Work order:
Your result should be every line of the records below that contains the word "Rincón".

=-=-=

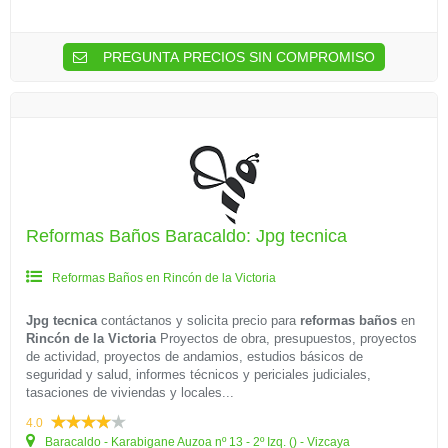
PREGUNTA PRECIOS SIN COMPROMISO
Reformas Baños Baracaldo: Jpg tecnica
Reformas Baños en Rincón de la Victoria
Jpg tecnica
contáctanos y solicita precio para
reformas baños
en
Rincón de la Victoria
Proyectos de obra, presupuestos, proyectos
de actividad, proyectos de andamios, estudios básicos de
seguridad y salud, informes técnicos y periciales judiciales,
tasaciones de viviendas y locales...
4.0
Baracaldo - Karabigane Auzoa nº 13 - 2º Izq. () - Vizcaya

=-=-=

Task output:
Reformas Baños en Rincón de la Victoria
Rincón de la Victoria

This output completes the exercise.